## What the task asks
Where a line of the data holds the word "KiCad", copy that line.

***

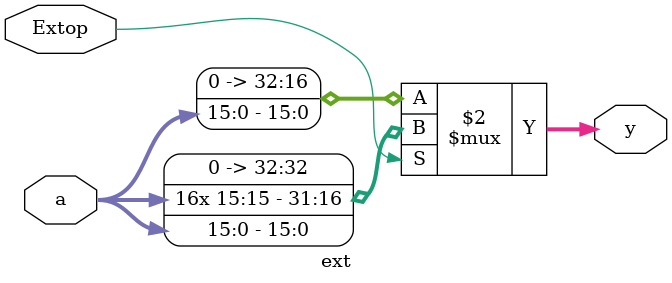
<source format=v>




module ext#(parameter ORIGIN = 16,parameter WIDTH = 32)(input Extop,input [ORIGIN-1:0]a,output [WIDTH:0]y);


assign y = (Extop == 0) ? { {WIDTH-ORIGIN{1'b0}},a} : { { WIDTH-ORIGIN{a[ORIGIN-1]}},a};

endmodule

</source>
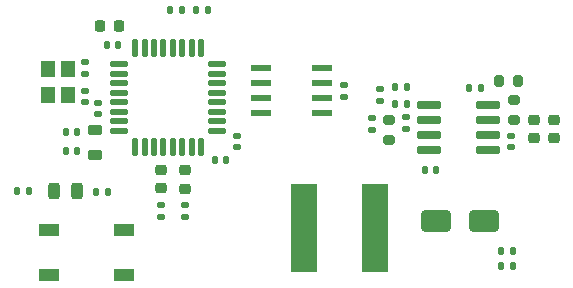
<source format=gbr>
%TF.GenerationSoftware,KiCad,Pcbnew,8.0.1*%
%TF.CreationDate,2024-11-21T12:07:33+07:00*%
%TF.ProjectId,Monitor,4d6f6e69-746f-4722-9e6b-696361645f70,rev?*%
%TF.SameCoordinates,Original*%
%TF.FileFunction,Paste,Top*%
%TF.FilePolarity,Positive*%
%FSLAX46Y46*%
G04 Gerber Fmt 4.6, Leading zero omitted, Abs format (unit mm)*
G04 Created by KiCad (PCBNEW 8.0.1) date 2024-11-21 12:07:33*
%MOMM*%
%LPD*%
G01*
G04 APERTURE LIST*
G04 Aperture macros list*
%AMRoundRect*
0 Rectangle with rounded corners*
0 $1 Rounding radius*
0 $2 $3 $4 $5 $6 $7 $8 $9 X,Y pos of 4 corners*
0 Add a 4 corners polygon primitive as box body*
4,1,4,$2,$3,$4,$5,$6,$7,$8,$9,$2,$3,0*
0 Add four circle primitives for the rounded corners*
1,1,$1+$1,$2,$3*
1,1,$1+$1,$4,$5*
1,1,$1+$1,$6,$7*
1,1,$1+$1,$8,$9*
0 Add four rect primitives between the rounded corners*
20,1,$1+$1,$2,$3,$4,$5,0*
20,1,$1+$1,$4,$5,$6,$7,0*
20,1,$1+$1,$6,$7,$8,$9,0*
20,1,$1+$1,$8,$9,$2,$3,0*%
G04 Aperture macros list end*
%ADD10RoundRect,0.200000X0.200000X0.275000X-0.200000X0.275000X-0.200000X-0.275000X0.200000X-0.275000X0*%
%ADD11R,1.700000X1.000000*%
%ADD12RoundRect,0.140000X0.140000X0.170000X-0.140000X0.170000X-0.140000X-0.170000X0.140000X-0.170000X0*%
%ADD13RoundRect,0.125000X-0.625000X-0.125000X0.625000X-0.125000X0.625000X0.125000X-0.625000X0.125000X0*%
%ADD14RoundRect,0.125000X-0.125000X-0.625000X0.125000X-0.625000X0.125000X0.625000X-0.125000X0.625000X0*%
%ADD15RoundRect,0.140000X-0.170000X0.140000X-0.170000X-0.140000X0.170000X-0.140000X0.170000X0.140000X0*%
%ADD16RoundRect,0.135000X-0.185000X0.135000X-0.185000X-0.135000X0.185000X-0.135000X0.185000X0.135000X0*%
%ADD17RoundRect,0.140000X-0.140000X-0.170000X0.140000X-0.170000X0.140000X0.170000X-0.140000X0.170000X0*%
%ADD18RoundRect,0.218750X0.256250X-0.218750X0.256250X0.218750X-0.256250X0.218750X-0.256250X-0.218750X0*%
%ADD19RoundRect,0.073750X-0.801250X-0.221250X0.801250X-0.221250X0.801250X0.221250X-0.801250X0.221250X0*%
%ADD20RoundRect,0.135000X-0.135000X-0.185000X0.135000X-0.185000X0.135000X0.185000X-0.135000X0.185000X0*%
%ADD21RoundRect,0.200000X-0.275000X0.200000X-0.275000X-0.200000X0.275000X-0.200000X0.275000X0.200000X0*%
%ADD22RoundRect,0.075000X0.910000X0.225000X-0.910000X0.225000X-0.910000X-0.225000X0.910000X-0.225000X0*%
%ADD23RoundRect,0.135000X0.135000X0.185000X-0.135000X0.185000X-0.135000X-0.185000X0.135000X-0.185000X0*%
%ADD24RoundRect,0.243750X-0.243750X-0.456250X0.243750X-0.456250X0.243750X0.456250X-0.243750X0.456250X0*%
%ADD25RoundRect,0.225000X-0.225000X-0.250000X0.225000X-0.250000X0.225000X0.250000X-0.225000X0.250000X0*%
%ADD26RoundRect,0.140000X0.170000X-0.140000X0.170000X0.140000X-0.170000X0.140000X-0.170000X-0.140000X0*%
%ADD27RoundRect,0.225000X-0.250000X0.225000X-0.250000X-0.225000X0.250000X-0.225000X0.250000X0.225000X0*%
%ADD28RoundRect,0.250000X-1.000000X-0.650000X1.000000X-0.650000X1.000000X0.650000X-1.000000X0.650000X0*%
%ADD29RoundRect,0.218750X0.381250X-0.218750X0.381250X0.218750X-0.381250X0.218750X-0.381250X-0.218750X0*%
%ADD30R,2.200000X7.500000*%
%ADD31RoundRect,0.200000X0.275000X-0.200000X0.275000X0.200000X-0.275000X0.200000X-0.275000X-0.200000X0*%
%ADD32R,1.200000X1.400000*%
%ADD33RoundRect,0.135000X0.185000X-0.135000X0.185000X0.135000X-0.185000X0.135000X-0.185000X-0.135000X0*%
G04 APERTURE END LIST*
D10*
%TO.C,R5*%
X94625000Y-103800000D03*
X92975000Y-103800000D03*
%TD*%
D11*
%TO.C,SW1*%
X61220000Y-120220000D03*
X54920000Y-120220000D03*
X61220000Y-116420000D03*
X54920000Y-116420000D03*
%TD*%
D12*
%TO.C,C14*%
X87680000Y-111300000D03*
X86720000Y-111300000D03*
%TD*%
D13*
%TO.C,U1*%
X60825000Y-102375000D03*
X60825000Y-103175000D03*
X60825000Y-103975000D03*
X60825000Y-104775000D03*
X60825000Y-105575000D03*
X60825000Y-106375000D03*
X60825000Y-107175000D03*
X60825000Y-107975000D03*
D14*
X62200000Y-109350000D03*
X63000000Y-109350000D03*
X63800000Y-109350000D03*
X64600000Y-109350000D03*
X65400000Y-109350000D03*
X66200000Y-109350000D03*
X67000000Y-109350000D03*
X67800000Y-109350000D03*
D13*
X69175000Y-107975000D03*
X69175000Y-107175000D03*
X69175000Y-106375000D03*
X69175000Y-105575000D03*
X69175000Y-104775000D03*
X69175000Y-103975000D03*
X69175000Y-103175000D03*
X69175000Y-102375000D03*
D14*
X67800000Y-101000000D03*
X67000000Y-101000000D03*
X66200000Y-101000000D03*
X65400000Y-101000000D03*
X64600000Y-101000000D03*
X63800000Y-101000000D03*
X63000000Y-101000000D03*
X62200000Y-101000000D03*
%TD*%
D15*
%TO.C,C4*%
X70800000Y-108400000D03*
X70800000Y-109360000D03*
%TD*%
D16*
%TO.C,R10*%
X82300000Y-106900000D03*
X82300000Y-107920000D03*
%TD*%
D12*
%TO.C,C19*%
X69900000Y-110500000D03*
X68940000Y-110500000D03*
%TD*%
D17*
%TO.C,C2*%
X58920000Y-113200000D03*
X59880000Y-113200000D03*
%TD*%
D18*
%TO.C,D2*%
X66400000Y-112900000D03*
X66400000Y-111325000D03*
%TD*%
D16*
%TO.C,R3*%
X66400000Y-114300000D03*
X66400000Y-115320000D03*
%TD*%
D19*
%TO.C,U3*%
X72830000Y-102700000D03*
X72830000Y-103970000D03*
X72830000Y-105240000D03*
X72830000Y-106510000D03*
X78000000Y-106510000D03*
X78000000Y-105240000D03*
X78000000Y-103970000D03*
X78000000Y-102700000D03*
%TD*%
D20*
%TO.C,R9*%
X84190000Y-104300000D03*
X85210000Y-104300000D03*
%TD*%
D15*
%TO.C,C5*%
X58000000Y-104600000D03*
X58000000Y-105560000D03*
%TD*%
D21*
%TO.C,R7*%
X83700000Y-107100000D03*
X83700000Y-108750000D03*
%TD*%
D22*
%TO.C,U2*%
X92040000Y-109610000D03*
X92040000Y-108340000D03*
X92040000Y-107070000D03*
X92040000Y-105800000D03*
X87100000Y-105800000D03*
X87100000Y-107070000D03*
X87100000Y-108340000D03*
X87100000Y-109610000D03*
%TD*%
D23*
%TO.C,R11*%
X66210000Y-97800000D03*
X65190000Y-97800000D03*
%TD*%
D17*
%TO.C,C17*%
X93200000Y-118200000D03*
X94160000Y-118200000D03*
%TD*%
D23*
%TO.C,R13*%
X53210000Y-113100000D03*
X52190000Y-113100000D03*
%TD*%
D15*
%TO.C,C12*%
X94040000Y-108400000D03*
X94040000Y-109360000D03*
%TD*%
D24*
%TO.C,D3*%
X55375000Y-113100000D03*
X57250000Y-113100000D03*
%TD*%
D15*
%TO.C,C16*%
X85140000Y-106850000D03*
X85140000Y-107810000D03*
%TD*%
D25*
%TO.C,C1*%
X59250000Y-99100000D03*
X60800000Y-99100000D03*
%TD*%
D17*
%TO.C,C6*%
X59820000Y-100700000D03*
X60780000Y-100700000D03*
%TD*%
D26*
%TO.C,C7*%
X59100000Y-106560000D03*
X59100000Y-105600000D03*
%TD*%
D12*
%TO.C,C9*%
X57300000Y-109675000D03*
X56340000Y-109675000D03*
%TD*%
%TO.C,C8*%
X57280000Y-108075000D03*
X56320000Y-108075000D03*
%TD*%
D18*
%TO.C,D1*%
X64400000Y-112875000D03*
X64400000Y-111300000D03*
%TD*%
D17*
%TO.C,C13*%
X90500000Y-104400000D03*
X91460000Y-104400000D03*
%TD*%
D27*
%TO.C,C11*%
X96000000Y-107060000D03*
X96000000Y-108610000D03*
%TD*%
D16*
%TO.C,R2*%
X64400000Y-114300000D03*
X64400000Y-115320000D03*
%TD*%
D15*
%TO.C,C3*%
X58000000Y-102200000D03*
X58000000Y-103160000D03*
%TD*%
D20*
%TO.C,R12*%
X67380000Y-97800000D03*
X68400000Y-97800000D03*
%TD*%
D28*
%TO.C,D4*%
X87700000Y-115600000D03*
X91700000Y-115600000D03*
%TD*%
D27*
%TO.C,C10*%
X97700000Y-107060000D03*
X97700000Y-108610000D03*
%TD*%
D29*
%TO.C,FB1*%
X58800000Y-110062500D03*
X58800000Y-107937500D03*
%TD*%
D16*
%TO.C,R6*%
X79930000Y-104090000D03*
X79930000Y-105110000D03*
%TD*%
D30*
%TO.C,L1*%
X82500000Y-116200000D03*
X76500000Y-116200000D03*
%TD*%
D31*
%TO.C,R4*%
X94300000Y-107050000D03*
X94300000Y-105400000D03*
%TD*%
D32*
%TO.C,Y1*%
X54800000Y-102800000D03*
X54800000Y-105000000D03*
X56500000Y-105000000D03*
X56500000Y-102800000D03*
%TD*%
D17*
%TO.C,C18*%
X93200000Y-119400000D03*
X94160000Y-119400000D03*
%TD*%
D33*
%TO.C,R8*%
X82900000Y-105510000D03*
X82900000Y-104490000D03*
%TD*%
D12*
%TO.C,C15*%
X85180000Y-105700000D03*
X84220000Y-105700000D03*
%TD*%
M02*

</source>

***

## Exercise output
%TF.GenerationSoftware,KiCad,Pcbnew,8.0.1*%
G04 Created by KiCad (PCBNEW 8.0.1) date 2024-11-21 12:07:33*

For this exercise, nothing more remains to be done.